3. Thirdly, and again flowing from the above, the Supreme Court has, AS OF TODAY, not granted the request of the Plaintiffs for a clarification of the judgment of the 5th of May. Though the Supreme Court may decide to do this at a later date as the case progresses, as of today, the Supreme Court has not clarified their previous judgment. Anyone claiming that the Supreme Court clarified their previous judgment by the Orders made last Thursday is gravely mistaken and pretty lost and should not be listened to.  

4. Fourthly, and for an undisclosed reason, the Supreme Court is more focused on NHIS card registrants than on dead persons, minors, and other “undesirable” names on the Register. In the Orders issued last Thursday, the Supreme Court requested the EC to produce the list of NHIS registrants in the Register. It is not clear why they did not request the EC to produce the names of persons who are dead or of minors, which categories are easily verifiable to some extent by the Births and Deaths Registry. If we consider that 100% of dead persons and 100% of minors who are on the Register are subject to deletion, it is surprising that the Supreme Court is not very interested in these categories. The Supreme Court, consistent with the posture of judicial activism and broad discretion they have assumed, could have requested the EC and/or the Births and Deaths Registry, to produce the names of dead persons and persons below 18 years of age to be removed from the Register. 

It seems the number of foreigners who registered with NHIS cards is less than 1% of all NHIS cardholders, yet the Supreme Court is more interested in this smaller figure, compared to the greater numbers in the other indicative categories. Related to this is the fact that the Supreme Court did not order the National Health Insurance Authority (NHIA) to produce the list of foreigners who have NHIS cards. This is a faster and more economical way of cleaning the Register than deleting all NHIS registrants and re-registering over 99% of them.  

For some reason, after showing judicial activism and extreme judicial liberalism by taking on an incompetent application, and by making orders not requested by the applicant, the Supreme Court failed to follow through by further requesting non parties to the suit, such as the Births and Death’s Registry and the NHIA, which both have electronic databases, to produce extracts from those databases for the purpose of cleaning the Register. We must strongly urge the Supreme Court to take its activism to its logical conclusion. 

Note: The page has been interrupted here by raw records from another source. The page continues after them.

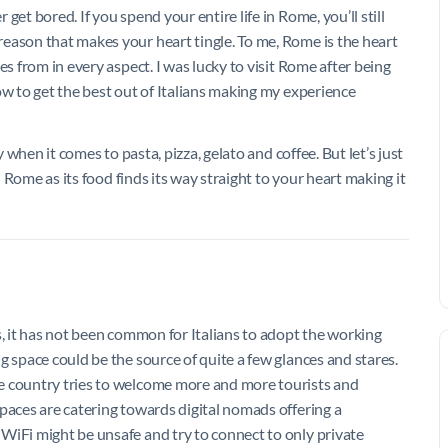
et bored. If you spend your entire life in Rome, you’ll still
eason that makes your heart tingle. To me, Rome is the heart
es from in every aspect. I was lucky to visit Rome after being
ow to get the best out of Italians making my experience
y when it comes to pasta, pizza, gelato and coffee. But let’s just
n Rome as its food finds its way straight to your heart making it
s, it has not been common for Italians to adopt the working
g space could be the source of quite a few glances and stares.
e country tries to welcome more and more tourists and
paces are catering towards digital nomads offering a
WiFi might be unsafe and try to connect to only private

5. Fifthly, the Supreme Court misunderstood the response of the Electoral Commission to the effect that they can identify NHIS registrants on the Register to mean the EC has, or can easily produce, a list of NHIS registrants. "I can identify them", is very, very, different from "I have the list". The two are miles apart. For example, if Ghana’s Missions abroad say they can identify all Ghanaians in the diaspora, this is very different from their capacity to produce a list of all Ghanaians in the Diaspora in 6 days.